First, I expect to see 3D printing move from today’s uses for hard-tissue (bone) reconstructive procedures to more work in organs and other soft tissues. In fact, work in soft-tissue 3D printing is already becoming a topic of conversation. At Tulane University in New Orleans, professors are working out how to recreate realistic human organs for practice models. This means developing materials that resemble the softer feel of, say, a kidney, so that surgeons can practice their surgeries before performing them. Many of these procedures are starting to use robotic surgical assistance. The rise of robotics will bring greater automation and control to surgical procedures—an important factor considering our rapid shift from traditional to digital surgical workflows and further compelling the need for accurate surgical planning.

CHAM Twins
Formerly conjoined Filipino twins benefitted from digital surgical advances at CHAM
Second, as these technologies become more sophisticated, and price points continue to decline, we’re going to witness a large-scale localisation of medical 3D printing. Within one decade, expect to see push-button 3D printing capabilities used with increasing frequency at hospital facilities and even your local surgeons’ office. Already, surgeons and medical schools are beginning to reimagine the surgeon’s desktop, understanding that no practitioner’s workspace will be complete without 3D printing, haptic modeling for intuitive design and virtual surgical planning tools.
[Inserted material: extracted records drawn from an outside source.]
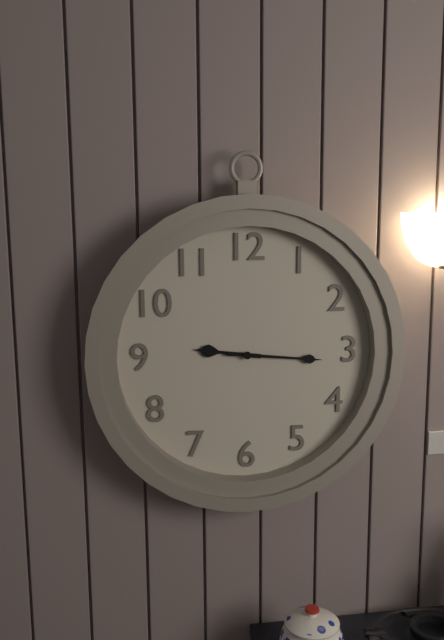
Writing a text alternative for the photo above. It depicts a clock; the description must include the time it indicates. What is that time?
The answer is 9:16
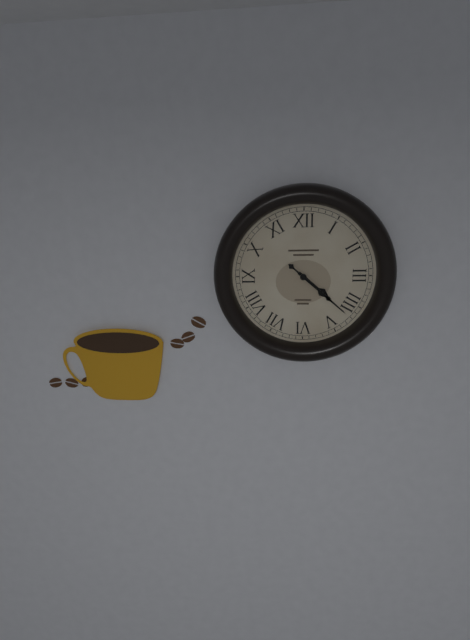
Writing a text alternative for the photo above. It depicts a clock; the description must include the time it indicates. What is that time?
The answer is 4:22
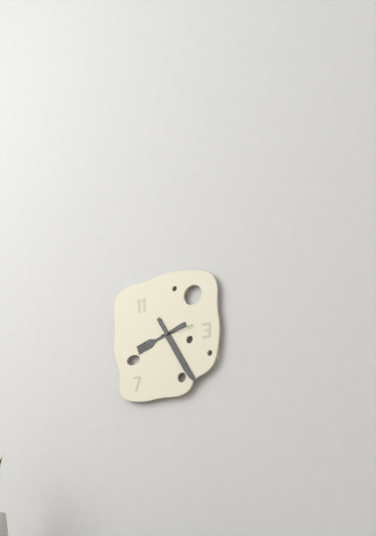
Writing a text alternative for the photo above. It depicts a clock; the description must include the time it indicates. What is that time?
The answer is 8:25
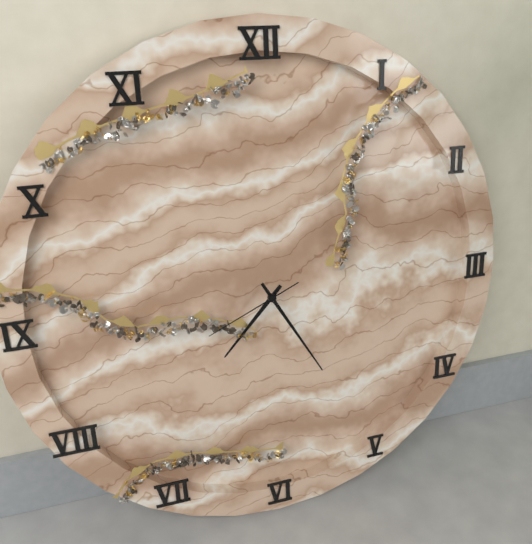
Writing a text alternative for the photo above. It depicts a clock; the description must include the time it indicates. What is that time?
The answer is 7:25:41
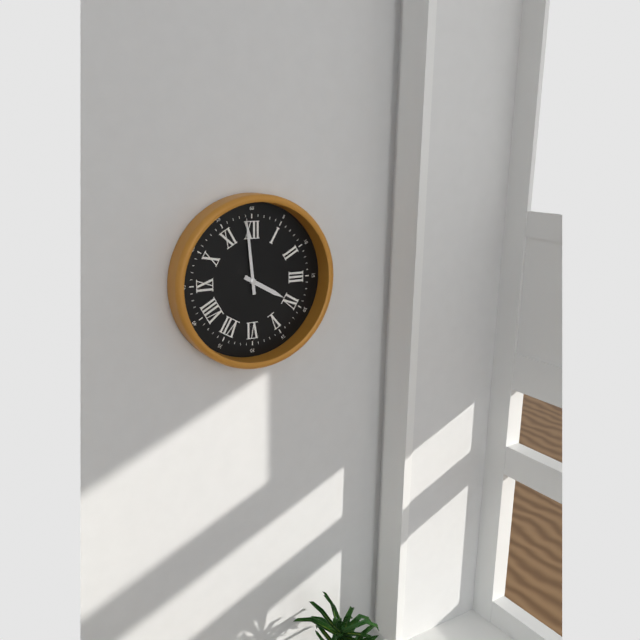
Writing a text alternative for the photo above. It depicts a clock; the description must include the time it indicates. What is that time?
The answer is 3:59
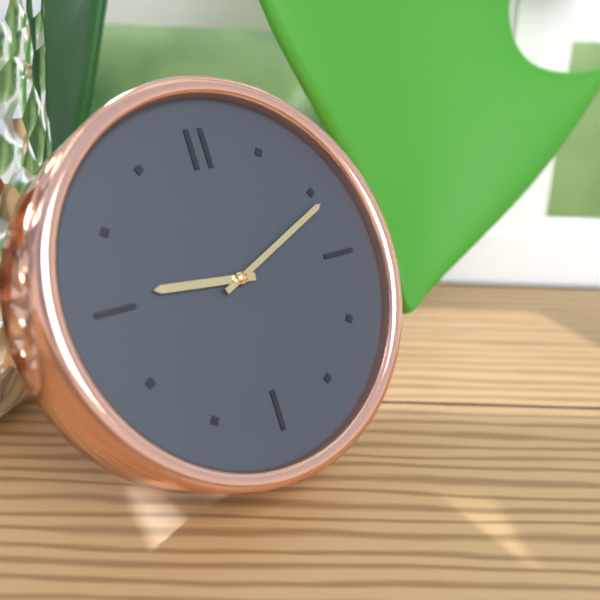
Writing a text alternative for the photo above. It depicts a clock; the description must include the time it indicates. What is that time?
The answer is 9:11
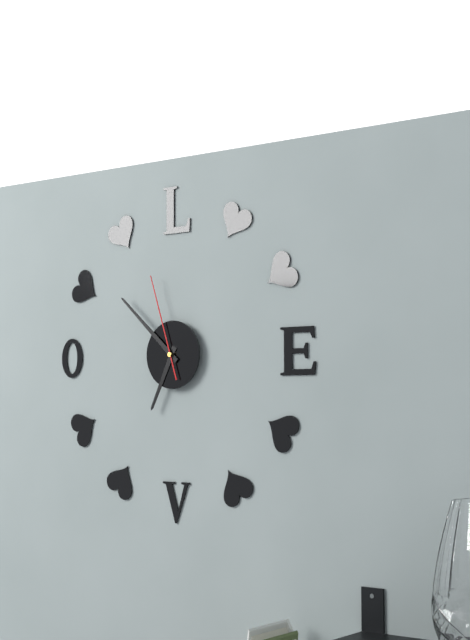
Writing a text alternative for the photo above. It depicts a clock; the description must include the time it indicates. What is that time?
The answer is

Finally, I believe design to mimic nature is the next frontier. In ten to fifteen years from now, we will view today’s chunky, non-anatomic-looking hip, knee, ankle and shoulder replacements as primitive. We are in the process of developing a new, more eloquent design methodology—a design language powered by the body and its needs. This will give rise to a new genre of implants, designed with the stress and strain of adjacent tissues in mind and optimised for both functional and mechanical properties.
Until now the healthcare applications for 3D printing have been exciting, but they pale in comparison to what’s to come. When we combine the incredible technologies available to us in the near tomorrow and apply them to the medical field, we will unleash new, powerful and life-altering capabilities. Of all the incredible applications of 3D printing, healthcare is the most “human” of all. And in the next decade, we will see this “human” technology touch the lives of millions of our fellow humans.